Customer Review: Massachusetts Condo Owner Adopts Community Solar to ‘Go Solar’ – Without Any Rooftop Panels
As a condo owner, Catherine L. of Natick, Mass. was unsure of the energy efficiency measures she could take. Every decision had to be passed by her condo association.
Her particular condo has individual units attached side-by-side and one freestanding unit, which is where Catherine lives. Because of these restrictions, Catherine wasn’t sure if she was able to get rooftop solar panels, but was interested in greening her lifestyle in any way possible. But after completing an initial home energy assessment, Catherine didn’t know if there were any other steps she could take. That is, until a routine visit to her local Stop & Shop spurred a conversation with an outreach representative. There, she learned that she could qualify for a new way of “going solar” – community solar.
Solar Garden Opens Up Opportunity for More Sustainable Lifestyle
After hearing about this new possibility of “going solar,” Catherine scheduled a phone call with a member of the community solar team, who walked her through how community solar worked during two separate phone calls. Her community solar advisor, explained that as an Eversource ratepayer, she was eligible for community solar (or “shared” solar), which allows users to buy net metering credits representative of solar power from a utility company. That power comes from a remotely-located solar garden.
“Whenever I encounter a person who can’t go solar because of trees blocking their roof, or who don’t like the look of solar panels I tell them: You can still go solar. And then I tell them about my experience.”
“The call was informative and friendly,” Catherine says. “It wasn’t pushy at all, and my initial response was ‘OK, someone is thinking.’ There were solar farms going up like crazy, and I thought that this idea of community solar was a great one.”
During her call, Catherine was able to view a presentation about community solar online via her home computer, while the advisor walked her through an explanation of community solar, and was available to answer any questions she still had at the end of the presentation. That was it: No in-person visit was needed, and no one had to come to her home to evaluate her roof. To sign up, Catherine says, was really a “no-brainer.”
Solar Power Fosters Sense of Community for Town
Catherine says years ago she only saw one solar array in her neighborhood. But now, she can count five off the top of her head that have adopted rooftop solar panels.

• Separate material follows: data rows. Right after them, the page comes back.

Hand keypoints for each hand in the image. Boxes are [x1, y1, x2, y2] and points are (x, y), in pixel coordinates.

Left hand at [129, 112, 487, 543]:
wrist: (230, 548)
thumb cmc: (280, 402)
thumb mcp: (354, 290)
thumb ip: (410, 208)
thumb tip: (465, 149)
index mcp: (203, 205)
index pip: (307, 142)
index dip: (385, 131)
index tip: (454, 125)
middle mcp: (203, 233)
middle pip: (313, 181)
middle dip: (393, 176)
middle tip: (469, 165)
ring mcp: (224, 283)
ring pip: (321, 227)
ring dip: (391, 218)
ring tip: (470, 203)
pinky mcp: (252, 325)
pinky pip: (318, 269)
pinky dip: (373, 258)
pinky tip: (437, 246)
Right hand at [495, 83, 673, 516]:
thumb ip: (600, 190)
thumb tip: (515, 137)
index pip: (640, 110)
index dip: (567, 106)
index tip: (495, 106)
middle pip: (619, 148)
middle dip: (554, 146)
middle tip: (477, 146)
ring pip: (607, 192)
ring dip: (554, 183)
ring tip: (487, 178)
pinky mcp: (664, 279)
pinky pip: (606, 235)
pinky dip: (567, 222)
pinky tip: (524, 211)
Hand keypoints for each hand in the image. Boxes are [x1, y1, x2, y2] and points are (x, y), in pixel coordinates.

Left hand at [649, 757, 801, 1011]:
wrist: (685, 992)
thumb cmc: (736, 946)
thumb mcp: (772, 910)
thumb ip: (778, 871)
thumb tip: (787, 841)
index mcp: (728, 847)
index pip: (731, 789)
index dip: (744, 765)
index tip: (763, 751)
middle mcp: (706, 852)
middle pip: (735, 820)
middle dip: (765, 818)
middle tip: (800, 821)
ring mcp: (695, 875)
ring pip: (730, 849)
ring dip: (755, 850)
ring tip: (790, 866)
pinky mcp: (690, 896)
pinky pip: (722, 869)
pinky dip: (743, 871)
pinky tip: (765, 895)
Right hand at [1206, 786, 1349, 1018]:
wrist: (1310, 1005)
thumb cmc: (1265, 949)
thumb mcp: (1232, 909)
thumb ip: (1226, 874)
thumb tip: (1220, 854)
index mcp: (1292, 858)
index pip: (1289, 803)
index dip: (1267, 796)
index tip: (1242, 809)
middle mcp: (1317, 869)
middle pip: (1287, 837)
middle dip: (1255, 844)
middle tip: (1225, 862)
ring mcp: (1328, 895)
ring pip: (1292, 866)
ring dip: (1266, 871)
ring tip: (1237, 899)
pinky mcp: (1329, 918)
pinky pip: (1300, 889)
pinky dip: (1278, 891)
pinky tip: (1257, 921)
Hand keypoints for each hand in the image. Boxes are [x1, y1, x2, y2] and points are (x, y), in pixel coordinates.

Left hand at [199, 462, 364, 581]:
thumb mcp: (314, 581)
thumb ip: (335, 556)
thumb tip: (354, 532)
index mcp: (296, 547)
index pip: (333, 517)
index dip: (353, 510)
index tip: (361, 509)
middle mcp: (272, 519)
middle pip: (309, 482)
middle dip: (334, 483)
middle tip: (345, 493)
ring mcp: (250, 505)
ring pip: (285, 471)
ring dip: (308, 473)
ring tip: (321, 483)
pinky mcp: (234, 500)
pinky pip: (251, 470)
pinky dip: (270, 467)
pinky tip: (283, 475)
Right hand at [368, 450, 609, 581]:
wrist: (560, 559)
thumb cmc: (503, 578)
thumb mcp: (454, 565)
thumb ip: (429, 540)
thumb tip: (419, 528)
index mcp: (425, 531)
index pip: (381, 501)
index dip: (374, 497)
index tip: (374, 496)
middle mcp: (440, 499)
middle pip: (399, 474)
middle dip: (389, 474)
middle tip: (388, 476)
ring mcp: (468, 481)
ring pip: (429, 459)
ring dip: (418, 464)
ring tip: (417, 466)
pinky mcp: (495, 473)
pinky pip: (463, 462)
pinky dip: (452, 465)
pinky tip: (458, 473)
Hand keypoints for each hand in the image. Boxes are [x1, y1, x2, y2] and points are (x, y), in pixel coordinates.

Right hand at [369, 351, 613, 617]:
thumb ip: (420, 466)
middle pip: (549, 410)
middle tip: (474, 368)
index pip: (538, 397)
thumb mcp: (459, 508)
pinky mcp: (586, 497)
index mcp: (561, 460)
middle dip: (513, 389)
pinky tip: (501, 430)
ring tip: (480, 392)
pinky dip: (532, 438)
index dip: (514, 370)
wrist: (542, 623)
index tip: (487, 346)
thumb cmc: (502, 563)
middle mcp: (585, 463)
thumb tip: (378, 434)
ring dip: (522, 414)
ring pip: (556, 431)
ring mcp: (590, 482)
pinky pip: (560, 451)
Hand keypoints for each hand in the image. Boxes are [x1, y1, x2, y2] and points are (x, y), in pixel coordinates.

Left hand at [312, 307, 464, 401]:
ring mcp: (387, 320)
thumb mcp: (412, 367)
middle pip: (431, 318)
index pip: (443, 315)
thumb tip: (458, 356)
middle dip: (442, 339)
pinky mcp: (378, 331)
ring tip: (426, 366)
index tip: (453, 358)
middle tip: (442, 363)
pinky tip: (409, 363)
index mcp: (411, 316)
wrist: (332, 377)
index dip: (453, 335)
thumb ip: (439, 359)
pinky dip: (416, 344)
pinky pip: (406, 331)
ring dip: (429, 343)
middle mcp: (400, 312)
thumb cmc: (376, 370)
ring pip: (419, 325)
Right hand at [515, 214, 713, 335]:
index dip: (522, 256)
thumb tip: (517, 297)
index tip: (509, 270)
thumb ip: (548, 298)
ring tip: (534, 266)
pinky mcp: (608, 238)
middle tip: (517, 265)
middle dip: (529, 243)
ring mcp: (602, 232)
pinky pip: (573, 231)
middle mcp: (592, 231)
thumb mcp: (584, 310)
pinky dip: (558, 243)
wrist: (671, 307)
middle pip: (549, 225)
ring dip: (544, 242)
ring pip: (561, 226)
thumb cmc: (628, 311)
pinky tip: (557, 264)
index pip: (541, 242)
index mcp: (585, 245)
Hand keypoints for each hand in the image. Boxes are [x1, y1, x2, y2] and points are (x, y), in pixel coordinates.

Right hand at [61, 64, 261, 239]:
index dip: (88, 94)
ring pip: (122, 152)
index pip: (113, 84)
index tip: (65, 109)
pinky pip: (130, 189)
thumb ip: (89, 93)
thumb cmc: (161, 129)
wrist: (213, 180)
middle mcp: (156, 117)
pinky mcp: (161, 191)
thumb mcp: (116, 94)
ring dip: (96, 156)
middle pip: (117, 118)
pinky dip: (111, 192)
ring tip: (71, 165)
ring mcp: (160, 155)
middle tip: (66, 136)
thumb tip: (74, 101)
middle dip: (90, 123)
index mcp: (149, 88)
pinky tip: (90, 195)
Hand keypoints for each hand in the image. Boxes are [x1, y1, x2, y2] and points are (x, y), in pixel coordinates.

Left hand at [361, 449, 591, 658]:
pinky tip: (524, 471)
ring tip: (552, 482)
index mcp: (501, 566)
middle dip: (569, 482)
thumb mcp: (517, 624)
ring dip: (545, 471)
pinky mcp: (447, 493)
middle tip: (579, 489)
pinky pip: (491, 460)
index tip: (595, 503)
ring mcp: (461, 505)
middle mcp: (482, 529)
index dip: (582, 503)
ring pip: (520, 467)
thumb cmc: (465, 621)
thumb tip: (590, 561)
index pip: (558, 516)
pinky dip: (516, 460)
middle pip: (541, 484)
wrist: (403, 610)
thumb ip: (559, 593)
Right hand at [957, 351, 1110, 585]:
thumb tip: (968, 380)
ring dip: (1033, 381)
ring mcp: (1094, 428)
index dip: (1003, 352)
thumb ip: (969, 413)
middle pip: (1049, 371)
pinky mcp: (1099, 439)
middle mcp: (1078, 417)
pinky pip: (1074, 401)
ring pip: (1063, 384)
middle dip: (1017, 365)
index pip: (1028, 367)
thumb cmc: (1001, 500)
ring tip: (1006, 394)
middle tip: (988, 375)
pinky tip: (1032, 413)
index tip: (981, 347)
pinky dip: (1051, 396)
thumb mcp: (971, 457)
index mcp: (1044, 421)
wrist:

Still, she sees more opportunity for people to go solar with community solar, if panels aren’t an option.
“In Massachusetts, I do feel like our community is starting to adopt solar more readily,” she says. “I was always interested in solar, but until I learned about community solar, there was a big question mark hanging over my head about how to do it for myself.”
A few months after signing up for community solar, Catherine opted to go a presentation about solar panels with a fellow Natick resident. There, she learned that because of special attributes in her particular condo complex, she actually could have gotten solar panels installed on her roof. But Catherine has no regrets.
“Going solar is simply the right thing to do,” she says. “Whenever I encounter a person who can’t go solar because of trees blocking their roof, or who don’t like the look of solar panels I tell them: You can still go solar. And then I tell them about my experience.”
Her garden, in the NEMA load zone, is slated to go live by the end of the year. After construction is finished and the remote solar panels are activated, Catherine can start to enjoy the power of “going solar” – without any rooftop panels.